THE cost of living experienced its biggest drop in more than 75 years over the past 12 months, according to figures released by the Central Statistics Office yesterday.
Consumers are still paying more for insurance, alcohol and childcare but food, electricity, gas and rent prices have plunged over the last year.
The rate of inflation, which measures the cost of living, has dived by 4.7%, the most since 1933, in the year to the end of May.
With prices down by almost 5%, consumers are now paying the same prices for products as they were six years ago.
A European measure of prices shows they fell by far more in Ireland than in any other European country. In the year to April 2009 prices in Ireland were down by 0.7%. That compares to a hike of 2.3% in Britain, 4.3% in Poland and 4% in Malta. In Romania they rose by 6.5%.
Analysts said the drop in prices here will help restore Ireland’s competitiveness and boost the economy.
The main drivers in the falling rate of inflation are drops in mortgage interest relief, food and rent prices last month. A drop in gas and electricity costs also made significant contributions.
This time last year the European Central Bank (ECB) interest rate stood at 4.25% but following a raft of cuts over the year it now stands at 1% resulting in a 42% drop in interest costs for homeowners on variable loans.
Falling prices “will generate a boost in economic activity and return Ireland’s competitiveness back towards the euro-area average”, said Brian Devine, chief economist at NCB stockbrokers.
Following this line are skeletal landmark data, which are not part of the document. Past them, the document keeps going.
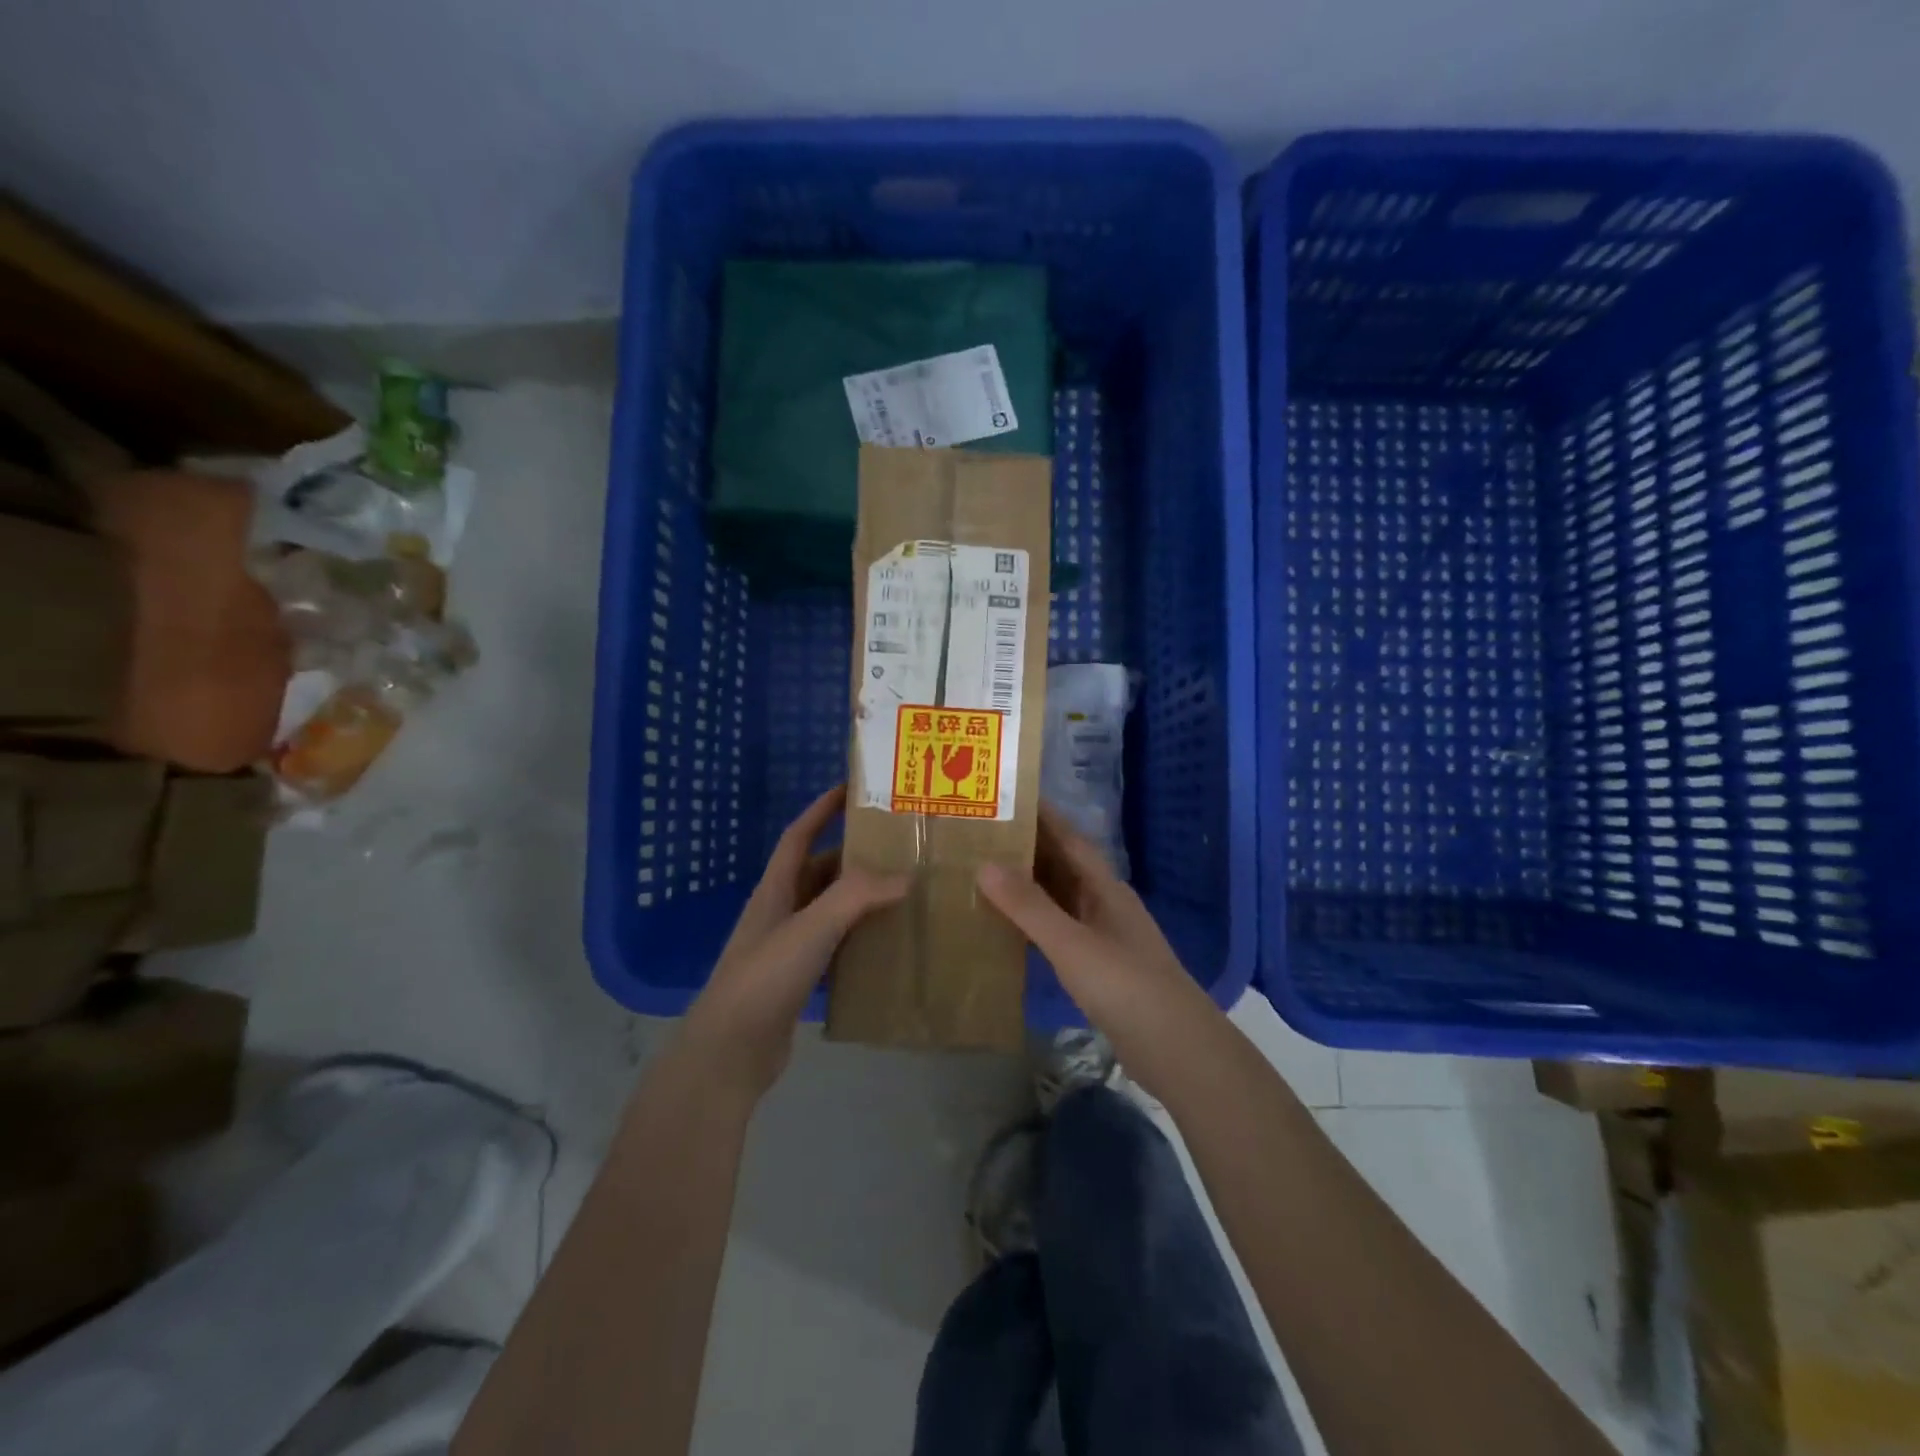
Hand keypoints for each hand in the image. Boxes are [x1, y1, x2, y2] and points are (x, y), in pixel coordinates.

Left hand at [676, 786, 906, 1101]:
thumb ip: (856, 897)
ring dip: (859, 900)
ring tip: (901, 893)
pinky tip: (885, 946)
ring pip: (829, 912)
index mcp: (774, 890)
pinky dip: (858, 941)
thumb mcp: (810, 928)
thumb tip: (905, 877)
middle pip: (818, 873)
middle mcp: (779, 913)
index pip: (798, 836)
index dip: (821, 810)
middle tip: (896, 849)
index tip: (850, 789)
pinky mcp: (797, 982)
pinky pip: (834, 949)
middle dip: (853, 857)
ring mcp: (786, 949)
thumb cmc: (765, 978)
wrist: (729, 1053)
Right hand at [976, 807, 1219, 1095]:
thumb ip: (1029, 906)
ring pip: (1060, 901)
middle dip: (1027, 851)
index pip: (1070, 840)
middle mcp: (1105, 906)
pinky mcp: (1099, 970)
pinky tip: (1008, 932)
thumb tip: (985, 864)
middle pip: (1063, 868)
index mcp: (1105, 888)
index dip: (1043, 817)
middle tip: (981, 837)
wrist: (1176, 1050)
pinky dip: (1034, 927)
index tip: (1009, 797)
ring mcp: (1104, 938)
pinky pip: (1059, 934)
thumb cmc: (1125, 986)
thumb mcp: (1072, 943)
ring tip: (984, 877)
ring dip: (1028, 889)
Although costs are down over the year consumers are being forced to pay more for alcohol and cigarettes, which are up 8%, doctors fees (up 2.2%), bus fares (up almost 11%) and taxi fares which have increased 8.2%. Restaurant prices are also up 2% over the year while beauty treatments increased 2.5%.
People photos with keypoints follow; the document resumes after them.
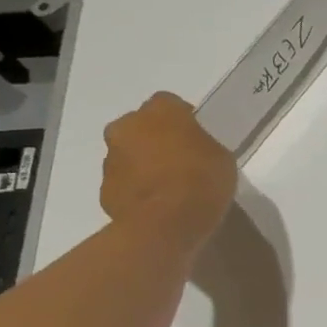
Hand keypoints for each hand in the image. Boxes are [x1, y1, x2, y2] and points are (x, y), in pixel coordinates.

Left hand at [99, 93, 236, 252]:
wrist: (165, 224)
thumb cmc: (201, 181)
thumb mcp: (221, 157)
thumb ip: (202, 145)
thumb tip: (191, 150)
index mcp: (160, 112)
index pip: (170, 103)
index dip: (184, 118)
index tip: (197, 136)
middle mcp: (128, 127)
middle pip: (141, 125)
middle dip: (156, 138)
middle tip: (181, 159)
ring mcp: (111, 158)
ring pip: (129, 153)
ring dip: (145, 163)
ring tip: (170, 187)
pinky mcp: (104, 188)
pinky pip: (124, 182)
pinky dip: (137, 189)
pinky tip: (158, 204)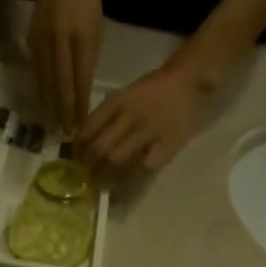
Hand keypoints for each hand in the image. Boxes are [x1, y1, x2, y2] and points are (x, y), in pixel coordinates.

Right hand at [28, 0, 103, 133]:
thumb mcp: (97, 27)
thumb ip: (89, 57)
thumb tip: (82, 87)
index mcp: (81, 36)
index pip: (81, 78)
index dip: (81, 102)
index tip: (82, 123)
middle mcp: (60, 40)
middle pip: (61, 84)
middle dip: (64, 111)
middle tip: (66, 133)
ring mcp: (43, 41)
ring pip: (46, 81)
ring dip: (50, 105)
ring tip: (54, 125)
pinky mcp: (31, 42)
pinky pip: (37, 72)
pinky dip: (42, 90)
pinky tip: (44, 104)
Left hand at [78, 62, 211, 176]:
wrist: (189, 82)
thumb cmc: (153, 90)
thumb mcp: (125, 94)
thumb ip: (105, 115)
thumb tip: (81, 142)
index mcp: (117, 101)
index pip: (89, 129)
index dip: (79, 148)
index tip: (76, 159)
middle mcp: (130, 115)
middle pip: (100, 147)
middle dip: (88, 166)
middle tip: (85, 177)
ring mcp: (149, 130)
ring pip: (118, 159)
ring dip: (105, 176)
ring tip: (100, 185)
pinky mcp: (167, 144)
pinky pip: (144, 167)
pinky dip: (131, 178)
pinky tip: (124, 184)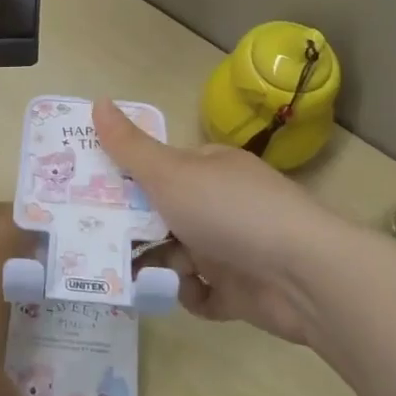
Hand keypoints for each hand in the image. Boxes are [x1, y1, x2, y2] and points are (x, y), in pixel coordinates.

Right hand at [95, 99, 343, 345]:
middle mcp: (221, 203)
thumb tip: (98, 101)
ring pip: (180, 255)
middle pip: (166, 215)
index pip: (161, 169)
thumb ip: (130, 146)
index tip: (93, 197)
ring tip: (140, 276)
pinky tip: (186, 292)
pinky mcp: (243, 290)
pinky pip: (204, 293)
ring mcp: (234, 247)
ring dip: (162, 265)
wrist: (302, 275)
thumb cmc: (229, 211)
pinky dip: (192, 295)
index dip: (128, 181)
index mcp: (208, 168)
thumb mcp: (169, 173)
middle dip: (137, 231)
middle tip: (100, 244)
Insurance costs are up a whopping 18.7% in the year, with house insurance being particularly hit, soaring almost 25%.
Big drops were seen in clothing, down 11%, shoes down 10% and rents costs down 16.4%. Also prices for flights have dropped 9.4% and sea transport plunged 14.5%.
With the cost of oil having dropped about 50% below its July 2008 record price, petrol prices have fallen by 11.5% in the year and diesel costs by almost 27%. However in the month petrol costs have nudged up 3.3% from April.
In the year toy prices are also down almost 12% while hotel costs have dropped by 12.4%.
Davy economist Rossa White said that the positive aspect of the recession is that domestically generated price pressures, which have persisted for many years, are finally subsiding.